Notice Latin doesn't require the pronoun I. But literally translating "Came,saw, conquered" sounds like it was written by a petulant 14 year old. Secondly, Caesar's clauses are a nice triplet of two syllables. The English version does pretty well there, until it reaches "conquered," which throws the rhythm off. I said it was a stupid example, because the English translates pretty well IMO, but hopefully I demonstrated the difficult work of the translator.

Off the top of my head, I think these would be tough to translate.

-Shakespeare. Too many puns, and the meter is tied to a rhythm natural to English. All poetry is difficult really.

-Huckleberry Finn. Heavy dialect, which often involves the racial prejudices of the time. How can you translate that part? Nothing will be as disrespectful as the word is in English. Furthermore, how do you translate something like: >It must a been close on to one o’clock Do you preserve the grammar error? What's the difference between "close" and "close on"?

-Faulkner. Same as Twain, plus some very heavy rhetoric.

-Joyce. Same as Faulkner, but more puns, heavier rhetoric. If there's anything harder to translate than Finnegans Wake, let me know.

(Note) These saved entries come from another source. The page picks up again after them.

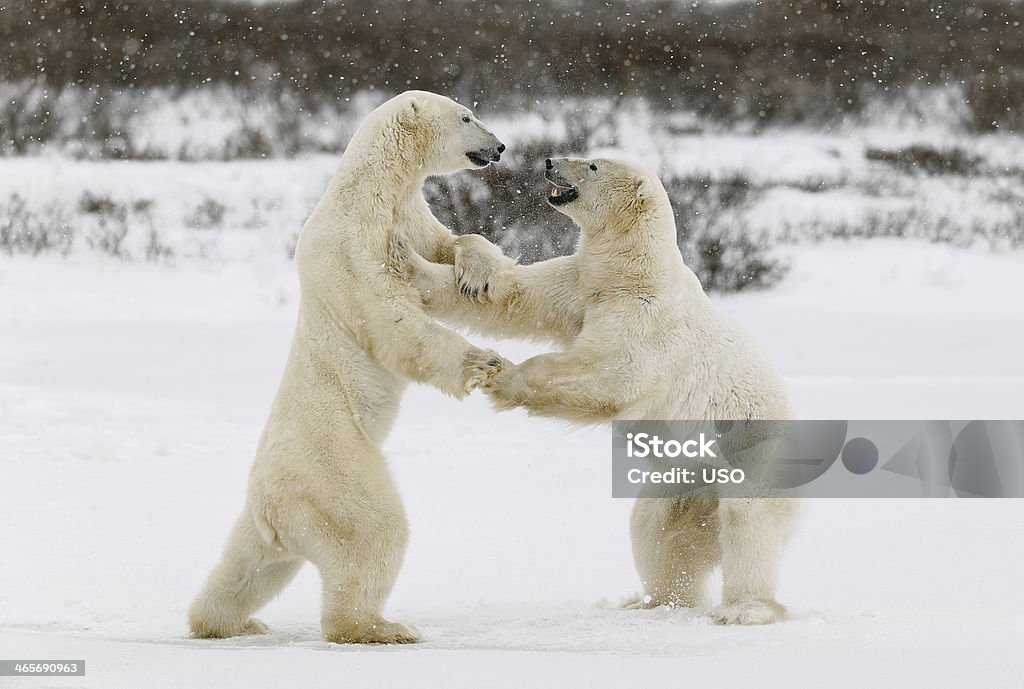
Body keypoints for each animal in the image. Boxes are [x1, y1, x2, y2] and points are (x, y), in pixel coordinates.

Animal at [189, 88, 516, 642]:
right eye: (466, 116)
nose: (499, 146)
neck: (372, 191)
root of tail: (273, 508)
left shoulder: (409, 214)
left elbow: (448, 244)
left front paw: (475, 272)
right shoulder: (352, 246)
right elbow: (391, 319)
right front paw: (484, 360)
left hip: (266, 522)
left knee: (249, 567)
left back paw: (226, 621)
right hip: (334, 474)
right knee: (373, 531)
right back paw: (382, 627)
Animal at [399, 155, 798, 622]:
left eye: (592, 165)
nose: (549, 161)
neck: (633, 271)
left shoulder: (645, 316)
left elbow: (612, 373)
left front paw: (501, 376)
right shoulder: (582, 285)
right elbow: (513, 297)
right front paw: (406, 257)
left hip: (755, 454)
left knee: (748, 524)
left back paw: (743, 609)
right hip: (681, 480)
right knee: (657, 529)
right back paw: (652, 601)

-Gadsby. This book does not contain the letter E! E is the most common vowel in English, but it's not in many other languages. Is the translator "cheating" if constrains the same letter? Amazingly this problem has been tackled in the translation of a different book, La Disparation, a French novel also without any e's either. The English translation, A Void, avoids the character too. However, omitting the E would be too easy in Russian, so that version doesn't contain any O's.